Однако ей не удалось из-за незнания распорядка вовсе избежать похорон. Она хотела уйти из дому и вылетела на площадку как раз тогда, когда из соседкиной двери показался гроб в бумажных кружевах, к которому прижимались мятыми щеками четверо носильщиков. Гроб, какой-то плоский и слишком нарядный, будто коробка конфет, был, похоже, настолько легок, что носильщикам стоило труда ступать торжественно и согласовывать шаги. Тельце соседки выделялось под простыней только острым холмиком укрытых ступней, узловатые лапки были на груди связаны бинтом, и после смерти злыдня более всего походила на обезьяну. О том, как именно она умерла, Софья Андреевна в эту минуту знала меньше всех – и не хотела никого расспрашивать после единоличного владения тайной, веявшей из-за стены. Гроб, если глядеть на него отдельно, буквально прыгал по лестнице, растряхивая свои цветы направо и налево,– и это вкупе с мебелью соседки, не способной более держать на себе вещей и ссыпавшей их с себя при малейшем толчке, слышном у Софьи Андреевны будто торможение нагруженной тележки, создавало чувство какого-то искусственного нагромождения, неправды этой смерти. Подъезд наполнялся: через перила свешивались украшенные бахромой волос физиономии любопытных; верхние жильцы, желая подняться к себе, натыкались на шествие и поспешно сбегали на улицу, где пережидали за оцеплением из венков, слегка звеневших на ветру.

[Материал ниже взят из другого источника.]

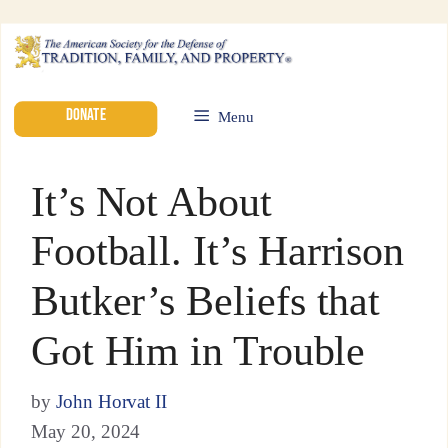
DONATE
Menu
It’s Not About
Football. It’s Harrison
Butker’s Beliefs that
Got Him in Trouble
by
John Horvat II
May 20, 2024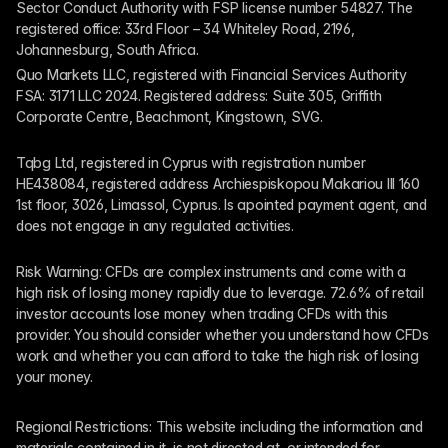
Sector Conduct Authority with FSP license number 54827. The 
registered office: 33rd Floor – 34 Whiteley Road, 2196, 
Johannesburg, South Africa.
Quo Markets LLC, registered with Financial Services Authority 
FSA: 3171 LLC 2024. Registered address: Suite 305, Griffith 
Corporate Centre, Beachmont, Kingstown, SVG.
Tqbg Ltd, registered in Cyprus with registration number 
HE438084, registered address Archiespiskopou Makariou III 160 
1st floor, 3026, Limassol, Cyprus. Is apointed payment agent, and 
does not engage in any regulated activities. 
Risk Warning: CFDs are complex instruments and come with a 
high risk of losing money rapidly due to leverage. 72.6% of retail 
investor accounts lose money when trading CFDs with this 
provider. You should consider whether you understand how CFDs 
work and whether you can afford to take the high risk of losing 
your money.
Regional Restrictions: This website including the information and 
materials contained in it, is not directed at, or intended for 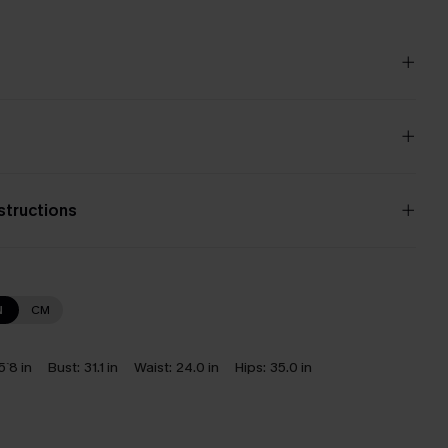
nstructions
N
CM
5`8 in
Bust:
31.1 in
Waist:
24.0 in
Hips:
35.0 in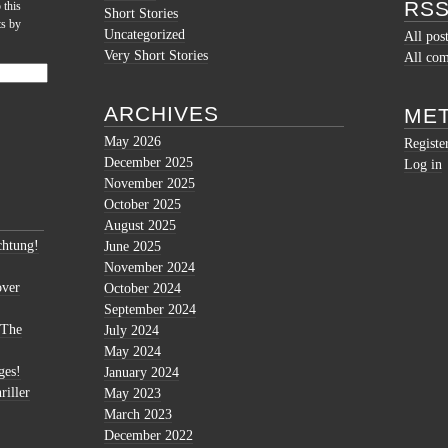
RSS
 this
Short Stories
ts by
Uncategorized
All pos
Very Short Stories
All co
ARCHIVES
ME
May 2026
Registe
December 2025
Log in
November 2025
October 2025
August 2025
htung!
June 2025
November 2024
over
October 2024
September 2024
 The
July 2024
May 2024
ges!
January 2024
riller
May 2023
March 2023
December 2022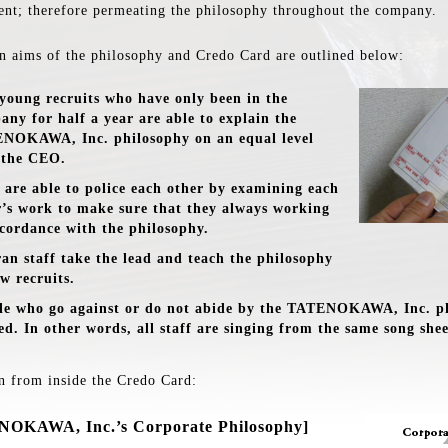
ent; therefore permeating the philosophy throughout the company.
n aims of the philosophy and Credo Card are outlined below:
young recruits who have only been in the
any for half a year are able to explain the
NOKAWA, Inc. philosophy on an equal level
 the CEO.
f are able to police each other by examining each
r’s work to make sure that they always working
ccordance with the philosophy.
ran staff take the lead and teach the philosophy
w recruits.
le who go against or do not abide by the TATENOKAWA, Inc. p
ed. In other words, all staff are singing from the same song shee
n from inside the Credo Card:
OKAWA, Inc.’s Corporate Philosophy]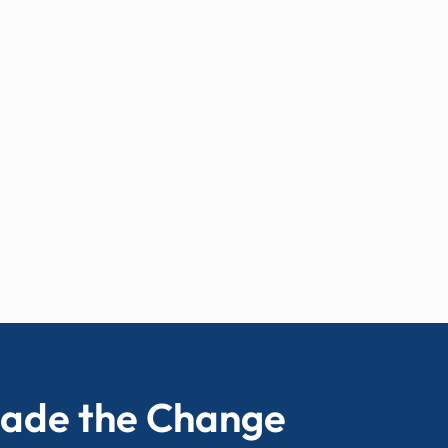
ade the Change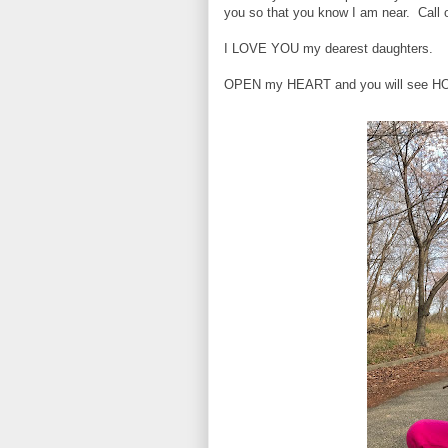
you so that you know I am near. Call
I LOVE YOU my dearest daughters.
OPEN my HEART and you will see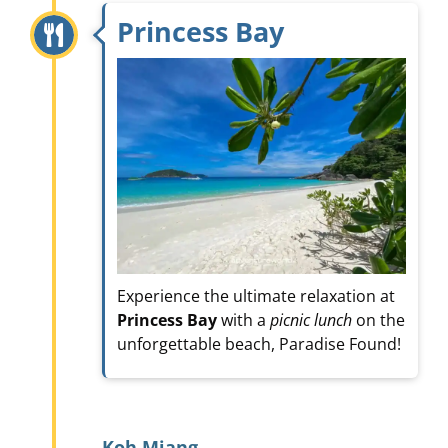
Princess Bay
Experience the ultimate relaxation at
Princess Bay
with a
picnic lunch
on the
unforgettable beach, Paradise Found!
Koh Miang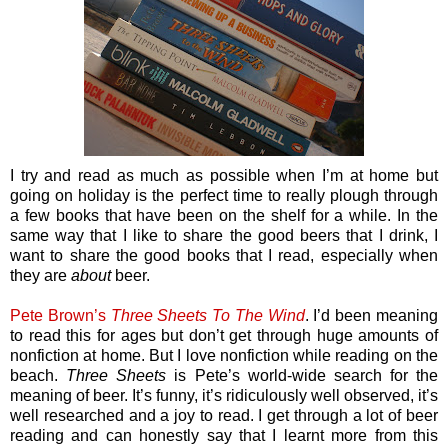
I try and read as much as possible when I’m at home but
going on holiday is the perfect time to really plough through
a few books that have been on the shelf for a while. In the
same way that I like to share the good beers that I drink, I
want to share the good books that I read, especially when
they are
about
beer.
Pete Brown’s
Three Sheets To The Wind
. I’d been meaning
to read this for ages but don’t get through huge amounts of
nonfiction at home. But I love nonfiction while reading on the
beach.
Three Sheets
is Pete’s world-wide search for the
meaning of beer. It’s funny, it’s ridiculously well observed, it’s
well researched and a joy to read. I get through a lot of beer
reading and can honestly say that I learnt more from this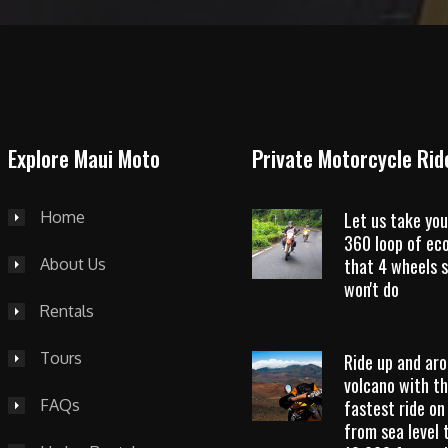
Explore Maui Moto
Private Motorcycle Rid
Home
Let us take you
360 loop of ec
that 4 wheels s
About Us
won't do
Rentals
Tours
Ride up and ar
volcano with t
FAQs
fastest ride on
from sea level 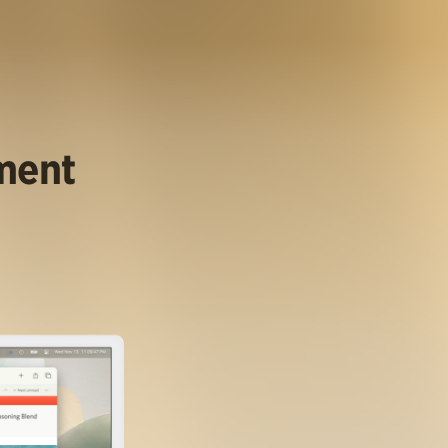
ument
.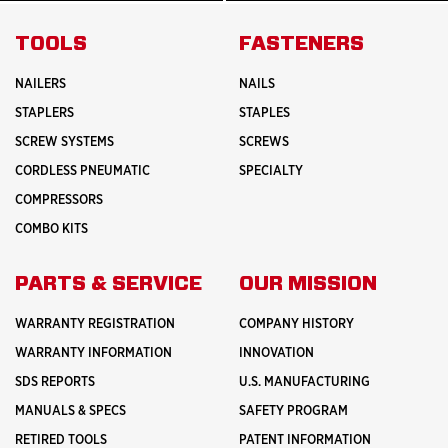
MORE
MORE
ABOUT
INNOVATION
TOOLS
FASTENERS
NAILERS
NAILS
STAPLERS
STAPLES
SCREW SYSTEMS
SCREWS
CORDLESS PNEUMATIC
SPECIALTY
COMPRESSORS
COMBO KITS
PARTS & SERVICE
OUR MISSION
WARRANTY REGISTRATION
COMPANY HISTORY
WARRANTY INFORMATION
INNOVATION
SDS REPORTS
U.S. MANUFACTURING
MANUALS & SPECS
SAFETY PROGRAM
RETIRED TOOLS
PATENT INFORMATION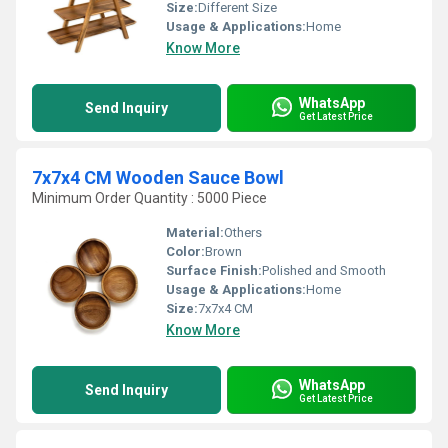
Size:
Different Size
Usage & Applications:
Home
Know More
WhatsApp
Send Inquiry
Get Latest Price
7x7x4 CM Wooden Sauce Bowl
Minimum Order Quantity : 5000 Piece
Material:
Others
Color:
Brown
Surface Finish:
Polished and Smooth
Usage & Applications:
Home
Size:
7x7x4 CM
Know More
WhatsApp
Send Inquiry
Get Latest Price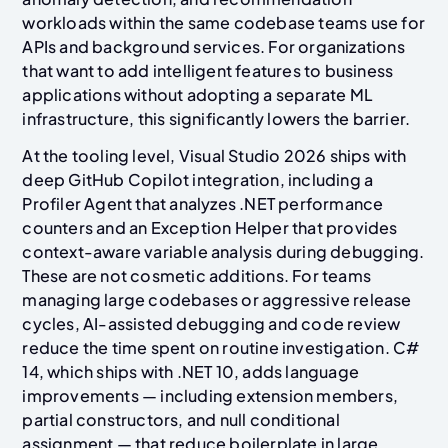
workloads within the same codebase teams use for
APIs and background services. For organizations
that want to add intelligent features to business
applications without adopting a separate ML
infrastructure, this significantly lowers the barrier.
At the tooling level, Visual Studio 2026 ships with
deep GitHub Copilot integration, including a
Profiler Agent that analyzes .NET performance
counters and an Exception Helper that provides
context-aware variable analysis during debugging.
These are not cosmetic additions. For teams
managing large codebases or aggressive release
cycles, AI-assisted debugging and code review
reduce the time spent on routine investigation. C#
14, which ships with .NET 10, adds language
improvements — including extension members,
partial constructors, and null conditional
assignment — that reduce boilerplate in large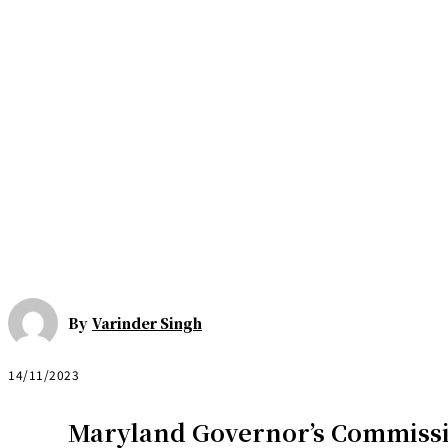
By
Varinder Singh
14/11/2023
Maryland Governor’s Commiss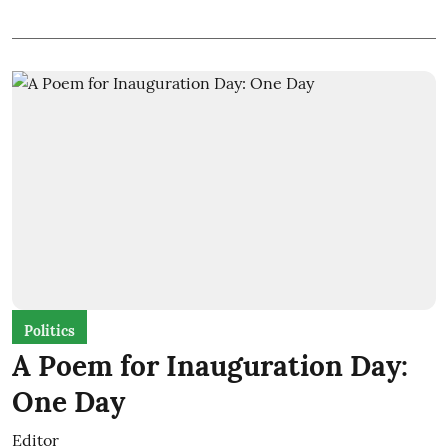
Politics
A Poem for Inauguration Day:
One Day
Editor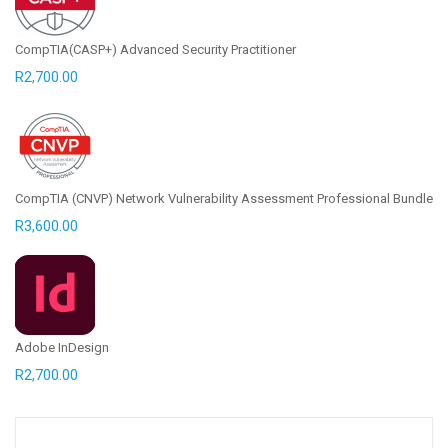
CompTIA(CASP+) Advanced Security Practitioner
R
2,700.00
CompTIA (CNVP) Network Vulnerability Assessment Professional Bundle
R
3,600.00
Adobe InDesign
R
2,700.00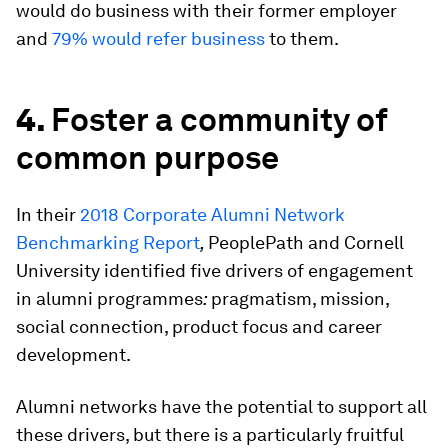
would do business with their former employer
and
79% would refer business
to them.
4.
Foster a community of
common purpose
In their
2018 Corporate Alumni Network
Benchmarking Report
,
PeoplePath and Cornell
University identified five drivers of engagement
in alumni programmes
:
pragmatism, mission,
social connection, product focus and career
development.
Alumni networks have the potential to support all
these drivers, but there is a particularly fruitful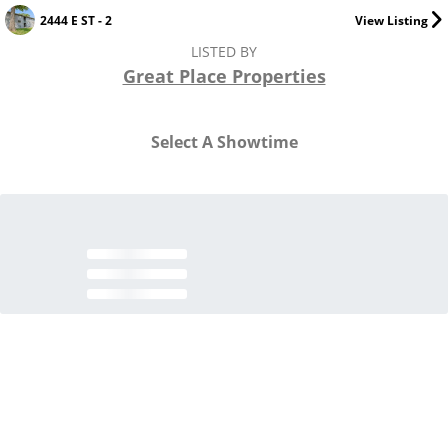
2444 E ST - 2
View Listing
LISTED BY
Great Place Properties
Select A Showtime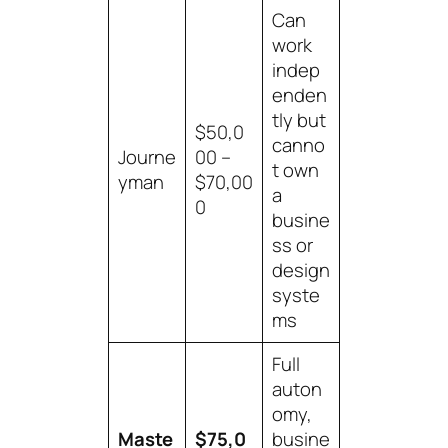
Can
work
indep
enden
tly but
$50,0
canno
Journe
00 –
t own
yman
$70,00
a
0
busine
ss or
design
syste
ms
Full
auton
omy,
Maste
$75,0
busine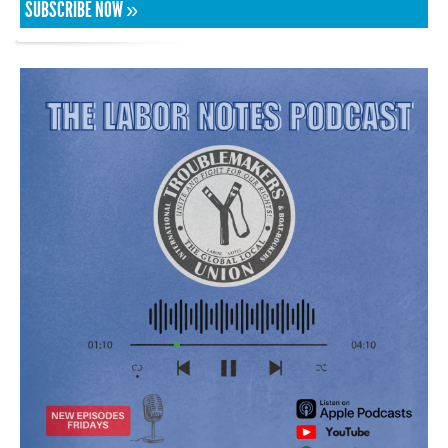
SUBSCRIBE NOW »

Процессия, запрудив проход, ненадолго присоединяла посторонних людей, отмечая собою их повседневные дела, и Софье Андреевне было нестерпимо стыдно: ей казалось, будто все жильцы сейчас вспоминают об Иване и догадываются, почему она сторонится к стене, прижимая к груди угловатую сумку. Еле дотерпев до возможности сбежать, дошагав до дверей подъезда за чьей-то артистической спиной в лиловом, как бы женском пиджаке, Софья Андреевна бросилась прочь, вдыхая бумажный мокрый запах крупного дождя, разрисовавшего землю чернильными кляксами. На повороте она успела увидеть, как люди шарахаются от вскакивающих зонтов-автоматов, направляя в свободное место свои, и похороны разрастаются тугим бредовым куполом, а кто-то, наполовину сунувшись в траурный фургон, торчит из него лоснящимся задом в светло-серых брюках, тоже расписанных крапинами.